E, infine, per quanto riguarda l’uso della conoscenza, un dato importante è quello relativo agli occupati nelle professioni ICT besuchen sie diese seite. Sempre nel Rapporto si legge: “Alcuni gruppi di individui, per formazione o professione, assumono un ruolo privilegiato nei processi di creazione della conoscenza, nonché della sua diffusione e del suo impiego nelle attività produttive. Tra questi si segnala l’aggregato delle Risorse umane in scienza e tecnologia (Hrst dall’acronimo inglese), formato dalle persone che hanno un titolo universitario e/o lavorano come professionisti e tecnici, e dal gruppo degli occupati in professioni ICT, le cui competenze e attività sono incentrate sulle tecnologie dell’informazione e della comunicazione”. E si aggiunge: “Il numero di persone nelle Hrst e il loro peso sulla forza lavoro sono cresciuti in tutti i paesi dell’Ue, benché in misura differente. Nell’insieme dell’Unione, hanno raggiunto i 125 milioni, pari al 46,0% della popolazione attiva tra i 25 e i 64 anni (dal 42,3% nel 2011). L’Italia, con il 35,7% (solo l’1,1% più del 2011) è terzultima nella Ue, molto lontana dai valori di Francia (50,5%) e Germania (48,4%), e distaccata anche rispetto alla Spagna (43,4%)”.

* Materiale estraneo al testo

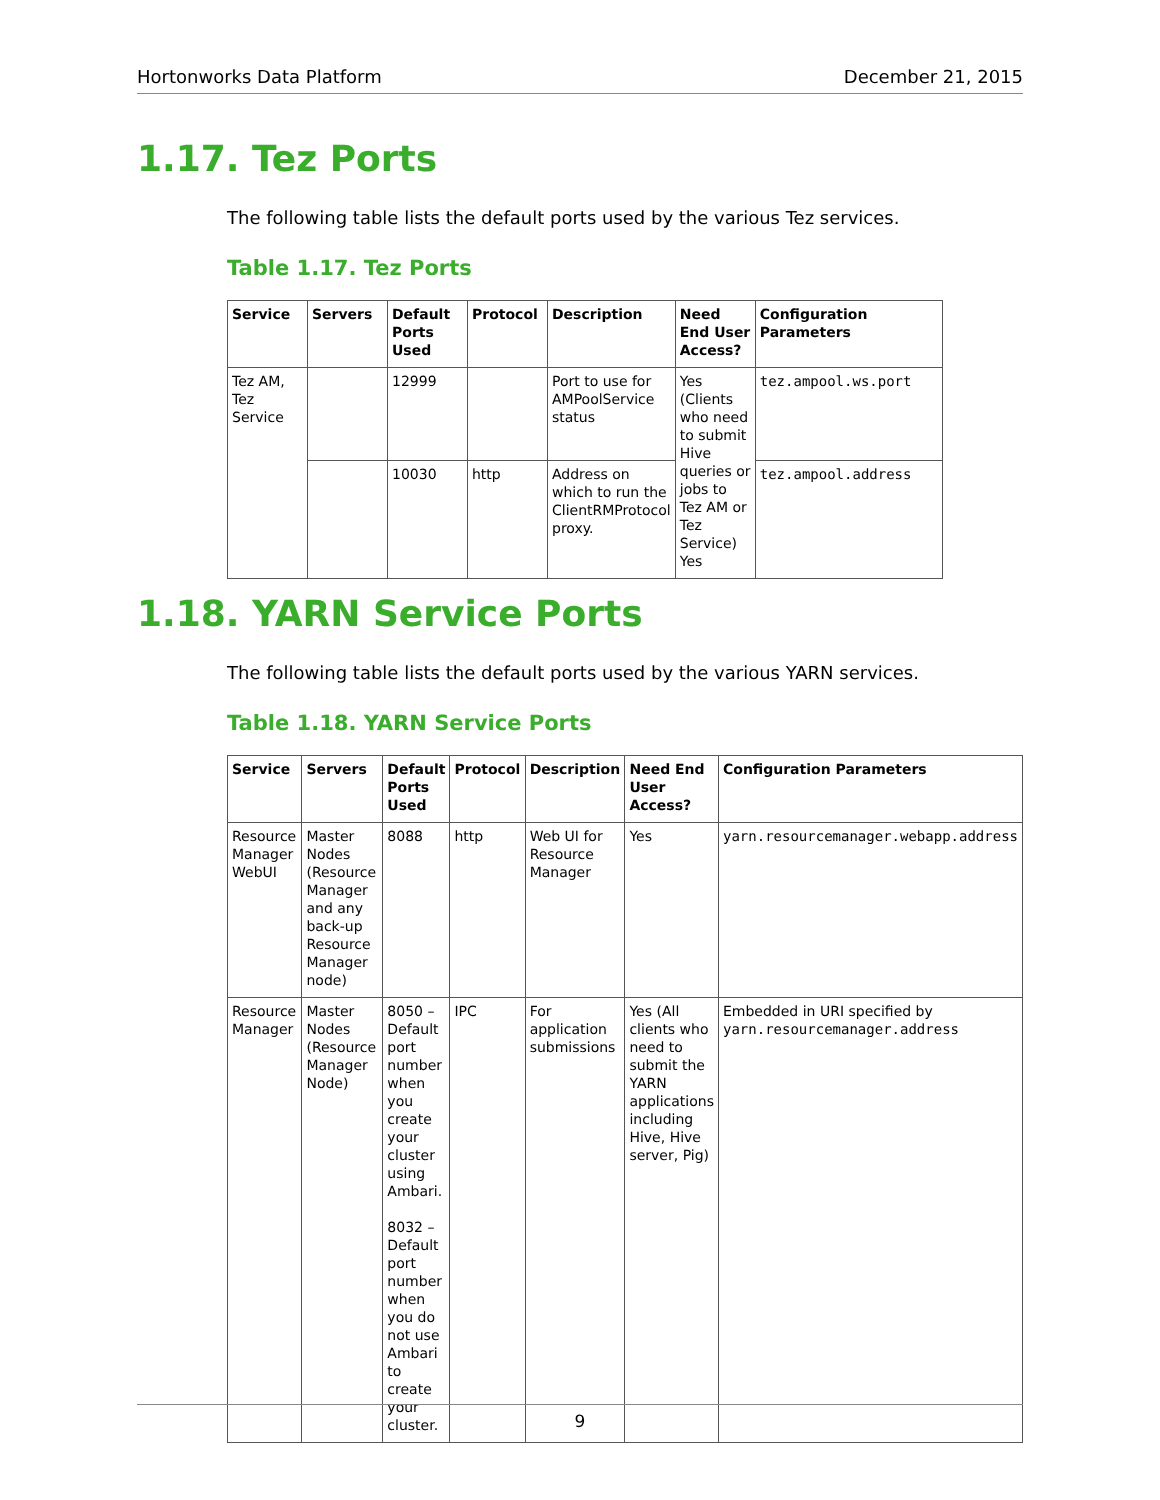Hortonworks Data Platform December 21, 2015
1.17. Tez Ports
The following table lists the default ports used by the various Tez services.
Table 1.17. Tez Ports
| Service | Servers | Default Ports Used | Protocol | Description | Need End User Access? | Configuration Parameters |
| --- | --- | --- | --- | --- | --- | --- |
| Tez AM, Tez Service | | 12999 | | Port to use for AMPoolService status | Yes (Clients who need to submit Hive queries or jobs to Tez AM or Tez Service) Yes | tez.ampool.ws.port |
| | | 10030 | http | Address on which to run the ClientRMProtocol proxy. | | tez.ampool.address |
1.18. YARN Service Ports
The following table lists the default ports used by the various YARN services.
Table 1.18. YARN Service Ports
| Service | Servers | Default Ports Used | Protocol | Description | Need End User Access? | Configuration Parameters |
| --- | --- | --- | --- | --- | --- | --- |
| Resource Manager WebUI | Master Nodes (Resource Manager and any back-up Resource Manager node) | 8088 | http | Web UI for Resource Manager | Yes | yarn.resourcemanager.webapp.address |
| Resource Manager | Master Nodes (Resource Manager Node) | 8050 – Default port number when you create your cluster using Ambari. 8032 – Default port number when you do not use Ambari to create your cluster. | IPC | For application submissions | Yes (All clients who need to submit the YARN applications including Hive, Hive server, Pig) | Embedded in URI specified by yarn.resourcemanager.address |
9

“Sotto la media” e Italia “lontana” dai paesi leader europei è ciò che salta agli occhi nella lettura trasversale dei dati di questi tre indicatori. Ma è proprio lo spazio che separa l’Italia dagli altri paesi, il terreno su cui ricostruire processi formativi e conoscitivi che possano esorcizzare il rischio di “degrado” contro cui ci ammoniva Eliot.